Local firefighters want more tornado sirens, urge citizens to purchase weather radios

Local firefighters want more tornado sirens, urge citizens to purchase weather radios

June 8th, 2011 by Katie Ward in Catoosa

Catoosa County Fire Department Fire Chief Chuck Nichols, left, and Battalion Chief Steven Quinn, who also serves as Emergency Management Agency director, are asking for more tornado sirens. Photo by Katie Ward

Catoosa County Fire Department Battalion Chief Steven Quinn and Fire Chief Chuck Nichols both say they would like to see more tornado sirens in the county.

Fire Department officials are applying for grant funding from Federal Emergency Management Agency and Georgia Emergency Management Agency to purchase more tornado sirens and weather radios for the county.

"We have two emergency tornado sirens in Catoosa County," said Quinn. "One is located at Ringgold's Fire Station No. 1, and one is on the property of Lakeview-Fort Oglethorpe High School. We are definitely in favor of citizens purchasing weather radios."

In the aftermath of the April 27 tornado, local firefighters along with 80 agencies from Georgia Mutual Aid assisted in recovering 30 injured citizens and eight fatally wounded in Catoosa County. Nichols said citizens should pay attention to weather reports and buy weather radios to program for Catoosa County updates.

He said emergency sirens are used to alert people outdoors to take cover but are limited in the siren's ability to penetrate structures.

"A study should be done to see where emergency sirens would be the most effective in the county," said Nichols. "It would require a number of sirens in a small geographic area [due to topography limiting the sound]."

Every first Saturday of the month at noon the existing tornado sirens at Fire Station No. 1 in Ringgold and at Lakeview-Fort Oglethorpe High School are tested. Firefighters say the sirens are only tested on nice weather days, so that people don't confuse it with an actual tornado alert. Tests are delayed one week in the event of inclement weather and if weather is bad again, then the tests occur one month later.

Quinn and Nichols agree that there is a much greater awareness of severe weather potential in the South following the tornado.

"It will take being prepared," Nichols said. "People can sign up for weather alerts on their cell phones through weather.com."

He said people can also visit ready.ga.gov to see what to do to prepare for tornadoes.
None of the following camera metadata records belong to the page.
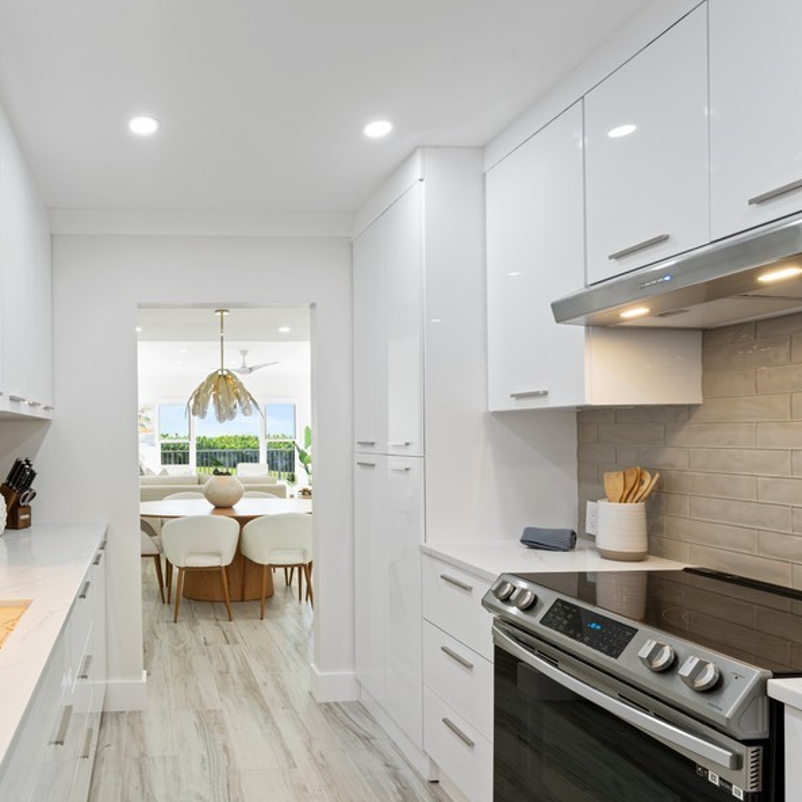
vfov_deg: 68.2
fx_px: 592
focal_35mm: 23
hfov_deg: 63.5
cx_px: 184
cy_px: 423
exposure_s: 1/3
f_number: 9
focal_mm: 15.4
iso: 160
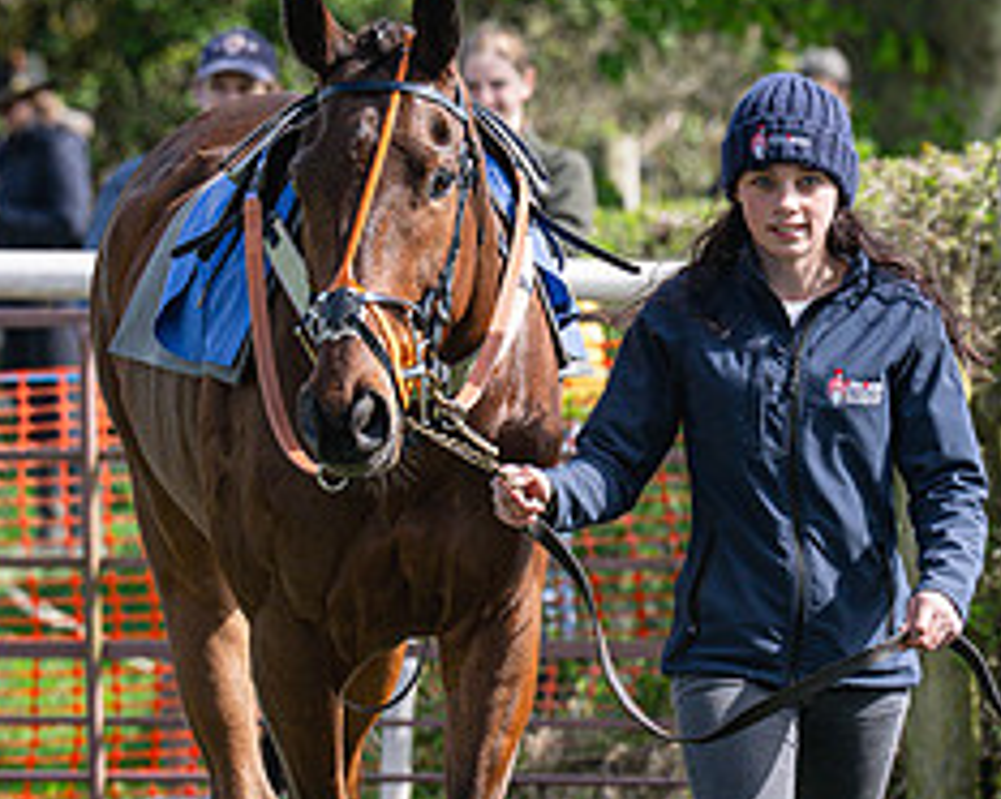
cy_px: 457
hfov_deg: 2.7
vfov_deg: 2.1
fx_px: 21313
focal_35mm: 720
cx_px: 819
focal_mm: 200
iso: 400
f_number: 5
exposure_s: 1/1600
He said it details creating a family plan in case of an emergency and putting together a kit of supplies needed in a power outage.

Nichols said the April tornado covered a large geographic area in the county. He said the tornado damage was broken down into three geographic regions including the area west of I-75, Ringgold and Cherokee Valley.

Catoosa County Fire Department officials would like citizens to know that they can continue to apply for Federal Emergency Management Agency funding assistance online at www.fema.gov through June 28. Also firefighters warn citizens that the Georgia Burn Ban is now in effect through October, so no burning will be allowed in Catoosa County. The Georgia Environmental Protection Division issues the burn ban to comply with air pollution controls.